El primero es Memorias de un asesino, de Pierre François Lacenaire (Corregidor, Buenos Aires, 1972). Nacido en Francia en 1800, muerto en 1836, poeta romántico, estafador, ladrón profesional, desertor del ejército, mató en un duelo al sobrino de Benjamin Constant. Y también a su amigo Jean-François Chardon, a la madre de éste, y a un suizo en un confuso episodio en Verona. Finalmente fue condenado a muerte. Poco antes de pasar a la guillotina escribió el libro que nos atañe, que termina con una gran frase de una ironía pasmosa: “Llego a la muerte por mal camino, subiendo una escalera” (Luego se encontró una segunda versión con un final más convencional: “Adiós”). Pero antes del último chiste, Memorias de un asesino es un magnifico testimonio de principios del siglo XIX, mezcla de recuerdos personales, manifiesto revolucionario, confesión íntima, crónica de la decadencia de la nobleza y novela de costumbres.

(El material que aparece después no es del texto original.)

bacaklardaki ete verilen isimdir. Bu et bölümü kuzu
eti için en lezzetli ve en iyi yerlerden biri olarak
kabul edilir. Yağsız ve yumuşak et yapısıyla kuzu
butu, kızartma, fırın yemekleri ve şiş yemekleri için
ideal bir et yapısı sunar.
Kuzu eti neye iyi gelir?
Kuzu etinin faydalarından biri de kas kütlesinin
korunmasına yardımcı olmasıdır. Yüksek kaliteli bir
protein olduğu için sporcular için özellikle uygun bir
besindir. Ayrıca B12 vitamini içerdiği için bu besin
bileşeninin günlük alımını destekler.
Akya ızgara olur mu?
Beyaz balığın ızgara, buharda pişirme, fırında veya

En sus páginas se encuentran pasajes como este: “Aunque no tenga que reprocharle ningún acto de injusticia, de arbitrariedad o de dureza al director de la prisión, no puedo dejar de quejarme de que se haya permitido tutearme”.
No tenía un gran recuerdo de La locura de un gentleman. Autorretrato de un psicótico en Inglaterra de 1830 hasta 1832, de John Perceval (Ediciones Carlos Lohlé, Buenos Aires, 1978, traducción de Ramón Alcalde), pero en su segunda lectura me resultó mucho más interesante. Hijo de un primer ministro de Inglaterra, fue diagnosticado como insano mental e internado dos años en institutos especiales. Luego de ese lapso, fue declarado sano y escribió esta especie de introspección, cargada de religiosidad, observaciones morales, culpa reprimida y un tono realista que anticipa la mejor prosa de Freud, la de sus casos clínicos. Sin el encanto literario y el reconocimiento intelectual de Memorias de un enfermo de nervios, de Daniel Paul Schreber, La locura… tuvo sin embargo más de un lector interesado en el texto (me enteré por la biografía de Barthes de Tiphaine Samoyault, que Foucault tenía un ejemplar sobre su escritorio durante su estadía en Suecia). Leamos algunos fragmentos: “En el año 1830 tuve la desgracia de verme privado del uso de la razón (…) Abro mi boca en favor de los mudos; y recuérdese siempre que hablo en defensa de la juventud y de la vejez, de la delicadeza, modestia y ternura femenina (…) que escribo en favor de los pocos que son objeto de sospecha o alarma para una sociedad que, demasiado absorbida por los negocios (…) es capaz de tratar a estos objetos de su miedo con lunática crueldad”.